The cost of living in Tanzania has undoubtedly escalated beyond the reach of most people due to rising food inflation and surging fuel prices. Last week, the World Bank warned that rising food prices, driven partly by rising fuel costs, are pushing millions of people into extreme poverty.
World food prices are 36 percent above levels of a year ago, driven by problems in the Middle East and North Africa, and remain volatile, the bank said.
With Tanzanian consumers facing the highest pump prices which in the past twelve months have surged by between 33 and 55 percent, their counterparts in Uganda and Kenya are also nursing the wounds of the skyrocketing oil prices.
In Tanzania, fuel prices have gone up by an average of 33 percent, reaching about Sh1970 per litre in Dar es Salaam and Sh2,200 per litre of petrol in upcountry outlets.
According to a survey conducted by comparing how fuel prices traded in March, 2010 and where it stood by March 9, this week, kerosene, which is consumed by majority of Tanzanians, has increased by 59 percent in both Dar es Salaam and upcountry.
While in March last year, petrol prices in Dar es Salaam and upcountry traded at between Sh1,462 and Sh1,669 per litre, by March, this year, prices were at Sh1,970 and Sh2,170, our survey has established.
In March, last year, Kerosene was trading at Sh963 per litre but by mid this week, prices surged to Sh1537 per litre.

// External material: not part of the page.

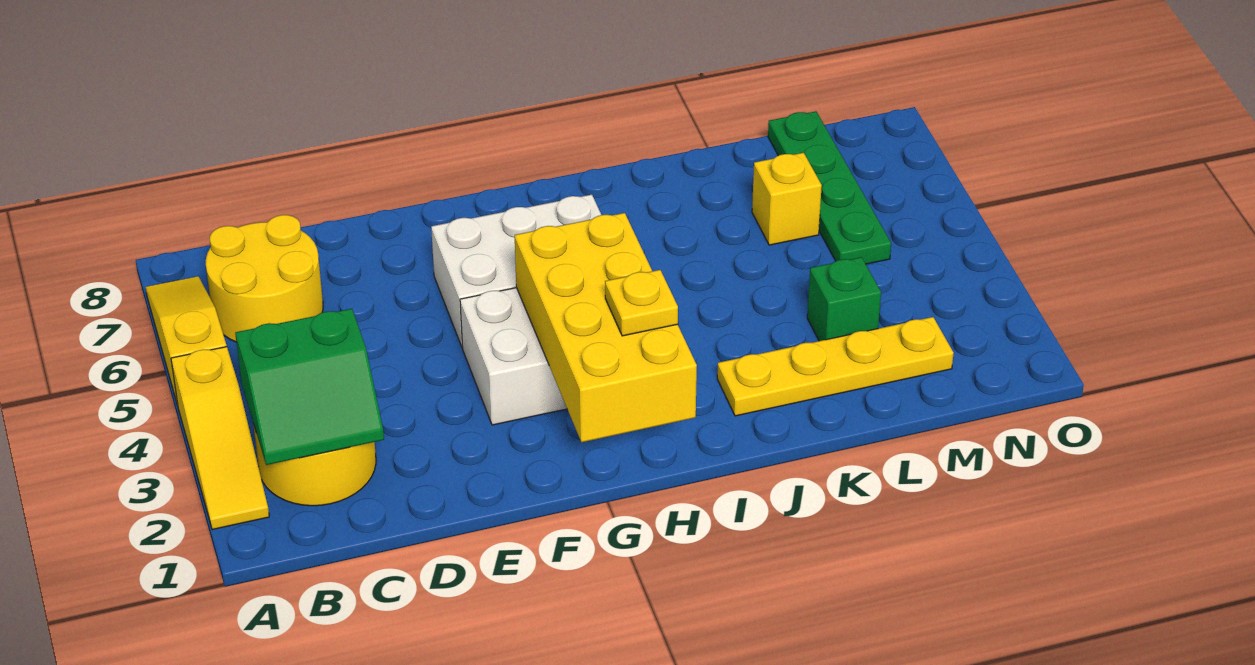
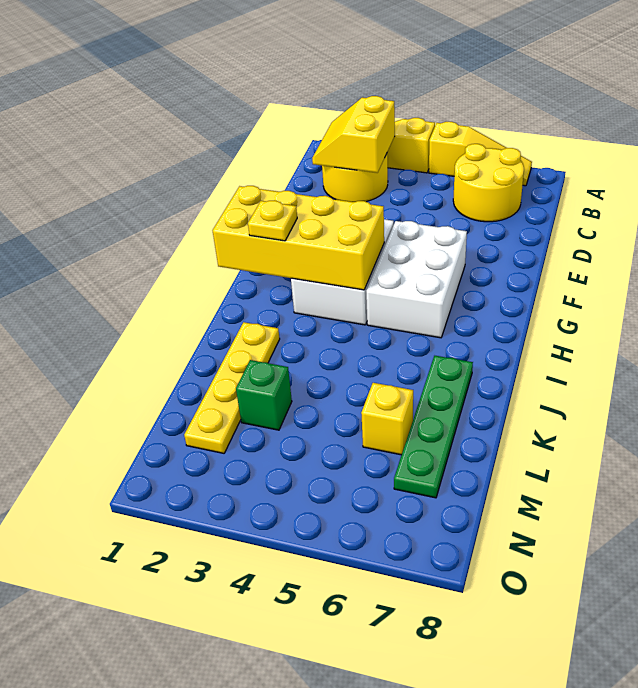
green 2x2 slope [235,309,384,465] -> yellow 2x2 slope [312,96,395,173]
green 1x4 plate [768,111,891,264] -> green 1x4 plate turned to [394,356,473,498]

Alarmed by the skyrocketing food and fuel prices, the Kenyan Finance Minister, Uhuru Kenyatta, reduced the excise duty on imported fuel in order to cushion millions of Kenyans from the impact of escalating pump prices in the country. This Friday, Kenyan President Mwai Kibaki, promised to take further actions in order to reduce food prices in the East African country, in a bid to reduce the burden to his people.
But as Kenya took actions to curb the situation, in Tanzania, the Finance Minister Mustafa Mkullo, is underplaying the situation, as aptly captured by a daily English tabloid which quoted him as saying on Thursday this week:
“Our situation is not alarming compared to others. The inflation in Uganda has reached more than 11 percent, and we are not there yet…they (others) are in critical condition,” the Finance Minister was quoted
We, at The Guardian on Sunday, are highly appalled by the minister’s comments, because they paint a relatively rosy picture that grossly distorts the reality on the ground, and apparently point to ‘editing and sexing’ statistics to please the so-called masters.
Kerosene, the main source of energy to nearly 80 percent of Tanzanians, has surged by 55 percent per litre by March, this year, compared to last year. And skyrocketing of fuel prices contribute significantly to rising food prices.
That the minister, a holder of such a senior and sensitive portfolio, should brush aside that reality suggests that there’s something wrong with the government, an institution that is enjoined to cushion Tanzanians from the pinch.
If we were to ask Mkullo how much money the government’s economic policies have added in the pockets of Tanzania during the past six months, we are certain he won’t give a credible answer.
Alarmingly, early this year, the minister remarked that ‘Everybody should carry one’s own burden” when he was asked what measures the government was planning to take to curb the escalating fuel prices.
In short, Mkullo is telling Tanzanians that their government won’t take any precautionary measures to ease the crisis, oblivious of moves by the political opposition to mobilise the people to demonstrate against it.
We insist that it behooves him, plus colleagues tasked with managing the economy to take appropriate measures before it worsens to unmanageable proportions.